Pulling on the ear didn't do anything, so I removed the whole screw at this step. The screw stayed fixed on the fan and I didn't have to remove it at the step where you remove the logic board screws.

Probably I didn't want to use too much force .. but it worked

Alexander Kogler, · Reply

Loosen the fan standoff from the motherboard using a T6 driver.

bobcloninger, · Reply

When I pulled the fan ear off the standoff the rubber grommet stayed on the standoff. That's fine, but it makes it difficult to put the fan ear back on during reassembly. So I just pulled the rubber grommet off the standoff and put it into the hole in the fan ear. Then I was able to push the fan ear onto the standoff with out trouble during reassembly.

dhein, · Reply

I was a bit too rough in unclipping the fan and broke off the connector on the board?

Is my only option to replace the board?

Anthony DeFreitas, · Reply

This is a screw into the head of another screw below it that holds the main board. When I took out the fan, the top screw AND the longer 26 mm screw came out together so when I was putting my mini back together I thought for a moment I had lost a screw.

info, · Reply

The red circled screws are T9 in my Mac mini (not T8).

Sven Harmstorf, · Reply

I have tried several times but I have been unable to get all four holes to line up when replacing the antenna plate. I can get the two closer to the center of the mini just fine but no matter how I align the plate, one of the screws closer to the edge of the mini will be so far out of alignment that I cannot get the screw to go in. I had to leave one screw uninstalled. The plate is not distorted in any way. It is installed the same way it was before I removed, as far as I can tell. I am baffled! Has anyone been through this?

GalvanicMacPro, · Reply

Galvanic, it pops in.

bkbkbk,

I had a really hard time with this. I was able to resolve it though: secure the other three screws first. Then I pushed my precision screwdriver into the hole and levered the wayward tab into position: it wedged in with an audible snap sound! Then I was able to fasten the final screw.

Aaron Vegh,

When I tried to do step 9 and disconnect these connectors, I found that not only the cable/connector but the receptacle tore off the logic board -- momentary panic! This happened to both connectors.

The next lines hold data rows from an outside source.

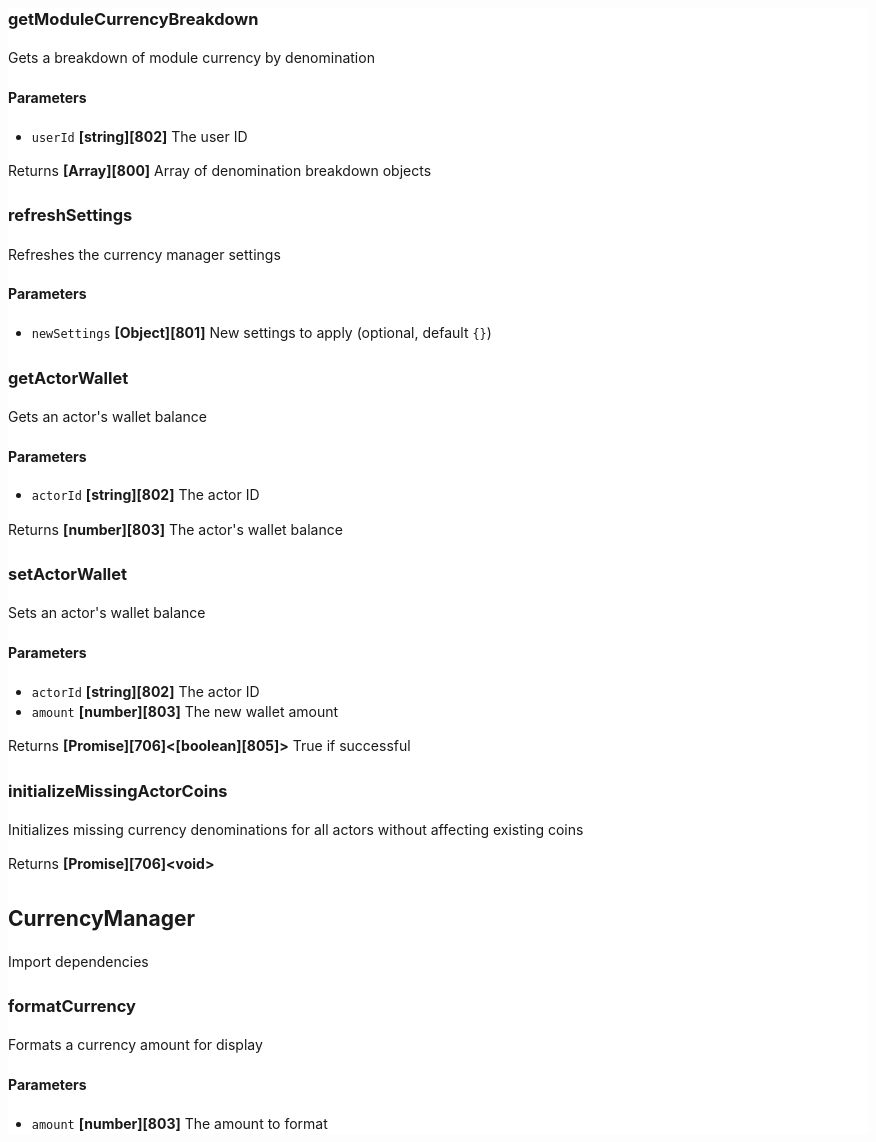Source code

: ### getModuleCurrencyBreakdown

Gets a breakdown of module currency by denomination

#### Parameters

*   `userId` **[string][802]** The user ID

Returns **[Array][800]** Array of denomination breakdown objects

### refreshSettings

Refreshes the currency manager settings

#### Parameters

*   `newSettings` **[Object][801]** New settings to apply (optional, default `{}`)

### getActorWallet

Gets an actor's wallet balance

#### Parameters

*   `actorId` **[string][802]** The actor ID

Returns **[number][803]** The actor's wallet balance

### setActorWallet

Sets an actor's wallet balance

#### Parameters

*   `actorId` **[string][802]** The actor ID
*   `amount` **[number][803]** The new wallet amount

Returns **[Promise][706]<[boolean][805]>** True if successful

### initializeMissingActorCoins

Initializes missing currency denominations for all actors without affecting existing coins

Returns **[Promise][706]\<void>**&#x20;

## CurrencyManager

Import dependencies

### formatCurrency

Formats a currency amount for display

#### Parameters

*   `amount` **[number][803]** The amount to format


[1]: #default_currency_denominations
[2]: #default_currency_denominations-1
[3]: #properties
[4]: #default_currency_denominations-2
[5]: #makechange
[6]: #makechange-1
[7]: #parameters
[8]: #createcompletegurpscoinitem
[9]: #parameters-1
[10]: #carried_path
[11]: #readggalist
[12]: #parameters-2
[13]: #upsertcoingga
[14]: #parameters-3
[15]: #charactercurrencyservice
[16]: #parameters-4
[17]: #getcharactersheetcurrency
[18]: #parameters-5
[19]: #getcharactersheetcoinbreakdown
[20]: #parameters-6
[21]: #setcharactersheetcurrency
[22]: #parameters-7
[23]: #addmoneytocharactercoins
[24]: #parameters-8
[25]: #initializemissingactorcoins
[26]: #refreshwalletapplications
[27]: #vendorwalletsystem
[28]: #vendordatamanager
[29]: #transactionmanager
[30]: #id
[31]: #socket
[32]: #currencymanager
[33]: #vendordatamanager-1
[34]: #transactionmanager-1
[35]: #getusemodulecurrencysystem
[36]: #initialize
[37]: #exposepublicapi
[38]: #registersocketlisteners
[39]: #formatcurrency
[40]: #parameters-9
[41]: #handlesocketevent
[42]: #parameters-10
[43]: #openallavailablevendors
[44]: #initializemissingactorcoins-1
[45]: #refreshcurrencysettings
[46]: #vendorwalletsystem-1
[47]: #vendordatamanager-2
[48]: #transactionmanager-2
[49]: #id-1
[50]: #socket-1
[51]: #currencymanager-1
[52]: #vendordatamanager-3
[53]: #transactionmanager-3
[54]: #getusemodulecurrencysystem-1
[55]: #initialize-1
[56]: #exposepublicapi-1
[57]: #registersocketlisteners-1
[58]: #formatcurrency-1
[59]: #parameters-11
[60]: #handlesocketevent-1
[61]: #parameters-12
[62]: #openallavailablevendors-1
[63]: #initializemissingactorcoins-2
[64]: #refreshcurrencysettings-1
[65]: #vendorwalletsystem-2
[66]: #vendordatamanager-4
[67]: #transactionmanager-4
[68]: #id-2
[69]: #socket-2
[70]: #currencymanager-2
[71]: #vendordatamanager-5
[72]: #transactionmanager-5
[73]: #getusemodulecurrencysystem-2
[74]: #initialize-2
[75]: #exposepublicapi-2
[76]: #registersocketlisteners-2
[77]: #formatcurrency-2
[78]: #parameters-13
[79]: #handlesocketevent-2
[80]: #parameters-14
[81]: #openallavailablevendors-2
[82]: #initializemissingactorcoins-3
[83]: #refreshcurrencysettings-2
[84]: #vendorwalletsystem-3
[85]: #vendordatamanager-6
[86]: #transactionmanager-6
[87]: #id-3
[88]: #socket-3
[89]: #currencymanager-3
[90]: #vendordatamanager-7
[91]: #transactionmanager-7
[92]: #getusemodulecurrencysystem-3
[93]: #initialize-3
[94]: #exposepublicapi-3
[95]: #registersocketlisteners-3
[96]: #formatcurrency-3
[97]: #parameters-15
[98]: #handlesocketevent-3
[99]: #parameters-16
[100]: #openallavailablevendors-3
[101]: #initializemissingactorcoins-4
[102]: #refreshcurrencysettings-3
[103]: #vendorwalletsystem-4
[104]: #vendordatamanager-8
[105]: #transactionmanager-8
[106]: #id-4
[107]: #socket-4
[108]: #currencymanager-4
[109]: #vendordatamanager-9
[110]: #transactionmanager-9
[111]: #getusemodulecurrencysystem-4
[112]: #initialize-4
[113]: #exposepublicapi-4
[114]: #registersocketlisteners-4
[115]: #formatcurrency-4
[116]: #parameters-17
[117]: #handlesocketevent-4
[118]: #parameters-18
[119]: #openallavailablevendors-4
[120]: #initializemissingactorcoins-5
[121]: #refreshcurrencysettings-4
[122]: #vendorwalletsystem-5
[123]: #vendordatamanager-10
[124]: #transactionmanager-10
[125]: #id-5
[126]: #socket-5
[127]: #currencymanager-5
[128]: #vendordatamanager-11
[129]: #transactionmanager-11
[130]: #getusemodulecurrencysystem-5
[131]: #initialize-5
[132]: #exposepublicapi-5
[133]: #registersocketlisteners-5
[134]: #formatcurrency-5
[135]: #parameters-19
[136]: #handlesocketevent-5
[137]: #parameters-20
[138]: #openallavailablevendors-5
[139]: #initializemissingactorcoins-6
[140]: #refreshcurrencysettings-5
[141]: #vendorwalletsystem-6
[142]: #vendordatamanager-12
[143]: #transactionmanager-12
[144]: #id-6
[145]: #socket-6
[146]: #currencymanager-6
[147]: #vendordatamanager-13
[148]: #transactionmanager-13
[149]: #getusemodulecurrencysystem-6
[150]: #initialize-6
[151]: #exposepublicapi-6
[152]: #registersocketlisteners-6
[153]: #formatcurrency-6
[154]: #parameters-21
[155]: #handlesocketevent-6
[156]: #parameters-22
[157]: #openallavailablevendors-6
[158]: #initializemissingactorcoins-7
[159]: #refreshcurrencysettings-6
[160]: #vendorwalletsystem-7
[161]: #vendordatamanager-14
[162]: #transactionmanager-14
[163]: #id-7
[164]: #socket-7
[165]: #currencymanager-7
[166]: #vendordatamanager-15
[167]: #transactionmanager-15
[168]: #getusemodulecurrencysystem-7
[169]: #initialize-7
[170]: #exposepublicapi-7
[171]: #registersocketlisteners-7
[172]: #formatcurrency-7
[173]: #parameters-23
[174]: #handlesocketevent-7
[175]: #parameters-24
[176]: #openallavailablevendors-7
[177]: #initializemissingactorcoins-8
[178]: #refreshcurrencysettings-7
[179]: #vendorwalletsystem-8
[180]: #vendordatamanager-16
[181]: #transactionmanager-16
[182]: #id-8
[183]: #socket-8
[184]: #currencymanager-8
[185]: #vendordatamanager-17
[186]: #transactionmanager-17
[187]: #getusemodulecurrencysystem-8
[188]: #initialize-8
[189]: #exposepublicapi-8
[190]: #registersocketlisteners-8
[191]: #formatcurrency-8
[192]: #parameters-25
[193]: #handlesocketevent-8
[194]: #parameters-26
[195]: #openallavailablevendors-8
[196]: #initializemissingactorcoins-9
[197]: #refreshcurrencysettings-8
[198]: #vendorwalletsystem-9
[199]: #vendordatamanager-18
[200]: #transactionmanager-18
[201]: #id-9
[202]: #socket-9
[203]: #currencymanager-9
[204]: #vendordatamanager-19
[205]: #transactionmanager-19
[206]: #getusemodulecurrencysystem-9
[207]: #initialize-9
[208]: #exposepublicapi-9
[209]: #registersocketlisteners-9
[210]: #formatcurrency-9
[211]: #parameters-27
[212]: #handlesocketevent-9
[213]: #parameters-28
[214]: #openallavailablevendors-9
[215]: #initializemissingactorcoins-10
[216]: #refreshcurrencysettings-9
[217]: #vendorwalletsystem-10
[218]: #vendordatamanager-20
[219]: #transactionmanager-20
[220]: #id-10
[221]: #socket-10
[222]: #currencymanager-10
[223]: #vendordatamanager-21
[224]: #transactionmanager-21
[225]: #getusemodulecurrencysystem-10
[226]: #initialize-10
[227]: #exposepublicapi-10
[228]: #registersocketlisteners-10
[229]: #formatcurrency-10
[230]: #parameters-29
[231]: #handlesocketevent-10
[232]: #parameters-30
[233]: #openallavailablevendors-10
[234]: #initializemissingactorcoins-11
[235]: #refreshcurrencysettings-10
[236]: #vendorwalletsystem-11
[237]: #vendordatamanager-22
[238]: #transactionmanager-22
[239]: #id-11
[240]: #socket-11
[241]: #currencymanager-11
[242]: #vendordatamanager-23
[243]: #transactionmanager-23
[244]: #getusemodulecurrencysystem-11
[245]: #initialize-11
[246]: #exposepublicapi-11
[247]: #registersocketlisteners-11
[248]: #formatcurrency-11
[249]: #parameters-31
[250]: #handlesocketevent-11
[251]: #parameters-32
[252]: #openallavailablevendors-11
[253]: #initializemissingactorcoins-12
[254]: #refreshcurrencysettings-11
[255]: #vendorwalletsystem-12
[256]: #vendordatamanager-24
[257]: #transactionmanager-24
[258]: #id-12
[259]: #socket-12
[260]: #currencymanager-12
[261]: #vendordatamanager-25
[262]: #transactionmanager-25
[263]: #getusemodulecurrencysystem-12
[264]: #initialize-12
[265]: #exposepublicapi-12
[266]: #registersocketlisteners-12
[267]: #formatcurrency-12
[268]: #parameters-33
[269]: #handlesocketevent-12
[270]: #parameters-34
[271]: #openallavailablevendors-12
[272]: #initializemissingactorcoins-13
[273]: #refreshcurrencysettings-12
[274]: #vendorwalletsystem-13
[275]: #vendordatamanager-26
[276]: #transactionmanager-26
[277]: #id-13
[278]: #socket-13
[279]: #currencymanager-13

Left on the logic board were two tiny fragile gold pins (per connector). Fortunately they were pretty straight, and upon re-assembly, I was able to gently slot the receptacles back into the tiny pins. Upon reassembly, everything's working fine (no crazy fan noise) so I guess I got lucky...maybe VERY lucky. :)

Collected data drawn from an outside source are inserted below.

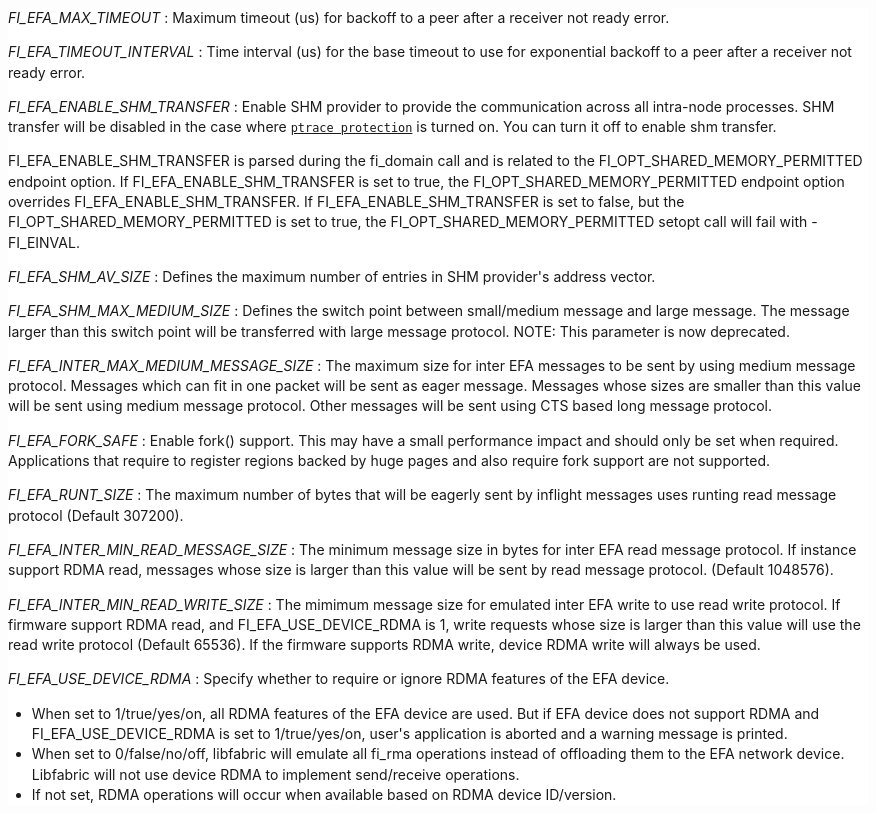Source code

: *FI_EFA_MAX_TIMEOUT*
: Maximum timeout (us) for backoff to a peer after a receiver not ready error.

*FI_EFA_TIMEOUT_INTERVAL*
: Time interval (us) for the base timeout to use for exponential backoff
  to a peer after a receiver not ready error.

*FI_EFA_ENABLE_SHM_TRANSFER*
: Enable SHM provider to provide the communication across all intra-node processes.
  SHM transfer will be disabled in the case where
  [`ptrace protection`](https://wiki.ubuntu.com/SecurityTeam/Roadmap/KernelHardening#ptrace_Protection)
  is turned on. You can turn it off to enable shm transfer.

  FI_EFA_ENABLE_SHM_TRANSFER is parsed during the fi_domain call and is related to the FI_OPT_SHARED_MEMORY_PERMITTED endpoint option.
  If FI_EFA_ENABLE_SHM_TRANSFER is set to true, the FI_OPT_SHARED_MEMORY_PERMITTED endpoint
  option overrides FI_EFA_ENABLE_SHM_TRANSFER. If FI_EFA_ENABLE_SHM_TRANSFER is set to false,
  but the FI_OPT_SHARED_MEMORY_PERMITTED is set to true, the FI_OPT_SHARED_MEMORY_PERMITTED
  setopt call will fail with -FI_EINVAL.

*FI_EFA_SHM_AV_SIZE*
: Defines the maximum number of entries in SHM provider's address vector.

*FI_EFA_SHM_MAX_MEDIUM_SIZE*
: Defines the switch point between small/medium message and large message. The message
  larger than this switch point will be transferred with large message protocol.
  NOTE: This parameter is now deprecated.

*FI_EFA_INTER_MAX_MEDIUM_MESSAGE_SIZE*
: The maximum size for inter EFA messages to be sent by using medium message protocol. Messages which can fit in one packet will be sent as eager message. Messages whose sizes are smaller than this value will be sent using medium message protocol. Other messages will be sent using CTS based long message protocol.

*FI_EFA_FORK_SAFE*
: Enable fork() support. This may have a small performance impact and should only be set when required. Applications that require to register regions backed by huge pages and also require fork support are not supported.

*FI_EFA_RUNT_SIZE*
: The maximum number of bytes that will be eagerly sent by inflight messages uses runting read message protocol (Default 307200).

*FI_EFA_INTER_MIN_READ_MESSAGE_SIZE*
: The minimum message size in bytes for inter EFA read message protocol. If instance support RDMA read, messages whose size is larger than this value will be sent by read message protocol. (Default 1048576).

*FI_EFA_INTER_MIN_READ_WRITE_SIZE*
: The mimimum message size for emulated inter EFA write to use read write protocol. If firmware support RDMA read, and FI_EFA_USE_DEVICE_RDMA is 1, write requests whose size is larger than this value will use the read write protocol (Default 65536). If the firmware supports RDMA write, device RDMA write will always be used.

*FI_EFA_USE_DEVICE_RDMA*
: Specify whether to require or ignore RDMA features of the EFA device.
- When set to 1/true/yes/on, all RDMA features of the EFA device are used. But if EFA device does not support RDMA and FI_EFA_USE_DEVICE_RDMA is set to 1/true/yes/on, user's application is aborted and a warning message is printed.
- When set to 0/false/no/off, libfabric will emulate all fi_rma operations instead of offloading them to the EFA network device. Libfabric will not use device RDMA to implement send/receive operations.
- If not set, RDMA operations will occur when available based on RDMA device ID/version.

Thanks iFixIt for a fantastic guide. I've got a replacement drive in there and it's definitely going to extend the life of my Mini for another season.

David Das, · Reply

In my case, the yellow circled standoff already came out with the previously removed fan.

Sven Harmstorf, · Reply

My standoff screw was really tight and my T6 stripped the screw. :( But, because it's effectively just used as a post to stabilise the fan, I ended up using some surgical clamps, grabbing the standoff where the rubber grommet sits, and gently twisted the screw loose. No major damage because that part of the screw isn't really used! Just be careful and gently twist (patience is KEY) to loosen.

alc217, · Reply

The thermal sensor is VERY delicate, hold the connector down with a spudger and lift the cable with some tweezers. Long list of people online who have accidentally removed the connector from the logic board because the solder is insufficient.

anthonypshaw, · Reply

I second the comment about using something, say a small screwdriver, to carefully put some pressure on the connector whilst then prying the cable up.

Simon Martin, · Reply

The removal of the SATA connectors for the hard drive and the optical drive should probably be separated into two steps. It's easy to miss the second one and pull a SATA connector off.

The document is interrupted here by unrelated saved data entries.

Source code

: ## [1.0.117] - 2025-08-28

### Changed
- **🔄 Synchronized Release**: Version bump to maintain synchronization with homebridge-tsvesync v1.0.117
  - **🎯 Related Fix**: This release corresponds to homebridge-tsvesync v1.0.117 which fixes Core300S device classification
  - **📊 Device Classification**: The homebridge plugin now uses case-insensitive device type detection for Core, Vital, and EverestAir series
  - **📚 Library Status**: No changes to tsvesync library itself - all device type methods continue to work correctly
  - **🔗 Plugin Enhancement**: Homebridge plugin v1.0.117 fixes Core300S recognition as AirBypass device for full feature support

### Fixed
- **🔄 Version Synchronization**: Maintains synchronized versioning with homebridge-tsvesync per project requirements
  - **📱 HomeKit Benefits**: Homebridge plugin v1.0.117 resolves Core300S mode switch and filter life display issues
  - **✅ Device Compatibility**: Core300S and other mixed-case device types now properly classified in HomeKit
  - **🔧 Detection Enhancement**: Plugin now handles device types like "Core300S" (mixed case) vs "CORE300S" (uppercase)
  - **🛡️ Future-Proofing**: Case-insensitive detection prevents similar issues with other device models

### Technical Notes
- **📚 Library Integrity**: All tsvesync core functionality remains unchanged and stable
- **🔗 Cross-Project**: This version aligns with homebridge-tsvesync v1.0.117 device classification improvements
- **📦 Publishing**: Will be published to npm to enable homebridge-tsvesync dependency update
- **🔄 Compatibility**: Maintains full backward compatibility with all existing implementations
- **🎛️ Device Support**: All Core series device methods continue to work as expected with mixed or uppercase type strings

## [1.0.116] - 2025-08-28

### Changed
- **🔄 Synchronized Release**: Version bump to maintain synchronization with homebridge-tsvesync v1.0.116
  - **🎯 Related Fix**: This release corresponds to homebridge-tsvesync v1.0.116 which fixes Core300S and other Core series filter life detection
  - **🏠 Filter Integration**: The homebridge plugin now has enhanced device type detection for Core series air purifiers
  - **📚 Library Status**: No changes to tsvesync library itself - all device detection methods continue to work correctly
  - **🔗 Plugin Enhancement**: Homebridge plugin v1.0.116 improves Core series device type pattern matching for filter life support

Not confirming that I did it, but I am looking for someone to solder a SATA connector back on. ;)

jrmn, · Reply

These sensors are too fragile in some cases. In my case both the hard drive and optical sensor cables tore off despite all my best efforts. The plastic holding down the cables appears to be too fragile or brittle and simply tears as the cables are pulled away.

nirv, · Reply

Whats the apple part number for these screws?